Фрагмент текста:
# Домашняя работа по регуляризации и оптимизации

Ниже приводится код модели и функции обучения. Далее предлагается улучшить качество модели путем добавления регуляризаций и настройки оптимизатора.

Оценка будет выставляться по итоговому качеству на тестовом корпусе:

- 2: < 50%
- 3: 50-60%
- 4: 60-75%
- 5: > 75%

In [1]:
### Uncomment to install libraries.
!pip3 install pytorch_lightning torchmetrics PyYAML

Successfully installed lightning-utilities-0.7.1 pytorch_lightning-1.9.4 torchmetrics-0.11.3


In [2]:
import torch
import pytorch_lightning as pl
import yaml
from pytorch_lightning import seed_everything
from torchmetrics import Accuracy
from torchvision.datasets import CIFAR10
from torchvision.transforms import Compose, ToTensor, Normalize

ROOT = "hwroot"
ANSWER_FILE = "submission.yaml"
USE_CUDA = torch.cuda.is_available()
NUM_WORKERS = 4
print("USE CUDA:", USE_CUDA)

USE CUDA: True


In [3]:
transform = Compose( [ToTensor(),
     Normalize((0.5, 0.5, 0.5), (0.5, 0.5, 0.5))])
trainset = CIFAR10(ROOT, train=True, transform=transform, download=True)
testset = CIFAR10(ROOT, train=False, transform=transform, download=True)

Downloading https://www.cs.toronto.edu/~kriz/cifar-10-python.tar.gz to hwroot/cifar-10-python.tar.gz


  0%|          | 0/170498071 [00:00<?, ?it/s]

Extracting hwroot/cifar-10-python.tar.gz to hwroot
Files already downloaded and verified


In [4]:
class CNN(torch.nn.Sequential):
    def __init__(self, num_classes=10, num_layers=10):
        in_channels = 3
        layers = []
        for i in range(num_layers):
            stride = 2 if (i + 1) % 3 == 0 else 1
            out_channels = 8 if i == 0 else in_channels * stride
            layers.append(self.make_layer(in_channels, out_channels, stride))

Ограничивающие рамки с ключевыми точками:
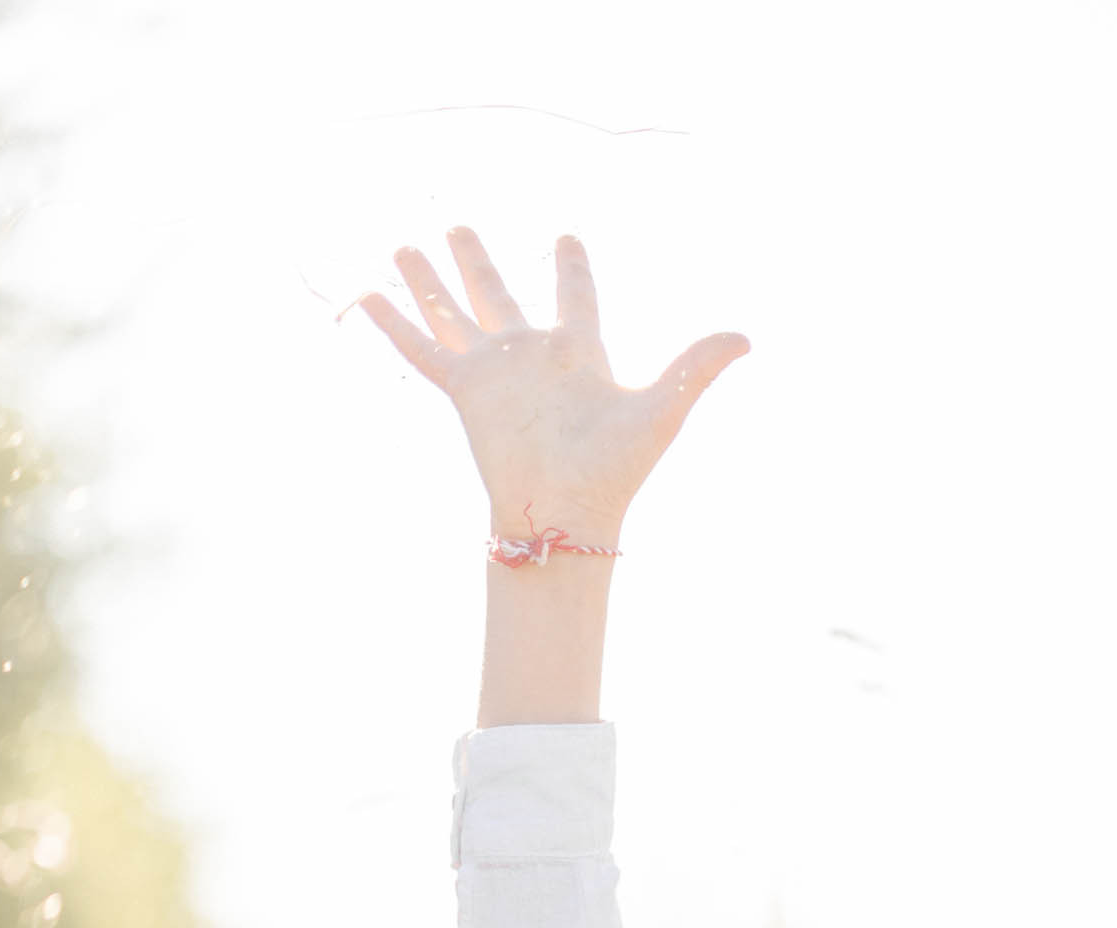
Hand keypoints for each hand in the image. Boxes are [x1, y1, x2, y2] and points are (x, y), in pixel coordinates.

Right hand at [358, 228, 747, 542]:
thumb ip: (697, 366)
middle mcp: (531, 358)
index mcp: (579, 353)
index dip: (573, 266)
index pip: (576, 297)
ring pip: (454, 312)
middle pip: (498, 295)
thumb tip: (748, 336)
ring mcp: (494, 373)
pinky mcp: (464, 390)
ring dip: (431, 279)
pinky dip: (396, 323)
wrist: (565, 513)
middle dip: (478, 262)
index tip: (568, 237)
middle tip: (459, 225)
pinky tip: (369, 294)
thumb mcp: (663, 407)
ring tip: (405, 244)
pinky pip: (422, 348)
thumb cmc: (615, 469)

Что сделать:
#1 Объясните в одном–трех предложениях, зачем, согласно тексту домашней работы, к модели добавляют регуляризации и настраивают оптимизатор.
#2 Напишите продолжение текста домашней работы, начиная сразу после последней показанной строки кода.

Ответы к заданиям:
#1 Регуляризации и настройка оптимизатора нужны, чтобы улучшить качество модели. От этого зависит оценка: ее ставят по итоговому качеству на тестовом корпусе, и за результат выше 75% выставляется 5.

#2
            in_channels = out_channels
        layers.append(self.make_head(in_channels, num_classes))
        super().__init__(*layers)
        self.num_classes = num_classes
            
    def make_layer(self, in_channels, out_channels, stride):
        return torch.nn.Sequential(
            torch.nn.Conv2d(in_channels, out_channels, 3, stride, padding=1),
            torch.nn.ReLU()
        )

    def make_head(self, in_channels, out_channels):
        return torch.nn.Sequential(
            torch.nn.AdaptiveMaxPool2d((1, 1)),
            torch.nn.Flatten(),
            torch.nn.Linear(in_channels, out_channels)
        )
    
print(CNN(10))

CNN(
  (0): Sequential(
    (0): Conv2d(3, 8, kernel_size=(3, 3), stride=(1, 1), padding=(1, 1))
    (1): ReLU()
  )
  (1): Sequential(
    (0): Conv2d(8, 8, kernel_size=(3, 3), stride=(1, 1), padding=(1, 1))
    (1): ReLU()
  )
  (2): Sequential(
    (0): Conv2d(8, 16, kernel_size=(3, 3), stride=(2, 2), padding=(1, 1))
    (1): ReLU()
  )
  (3): Sequential(
    (0): Conv2d(16, 16, kernel_size=(3, 3), stride=(1, 1), padding=(1, 1))
    (1): ReLU()
  )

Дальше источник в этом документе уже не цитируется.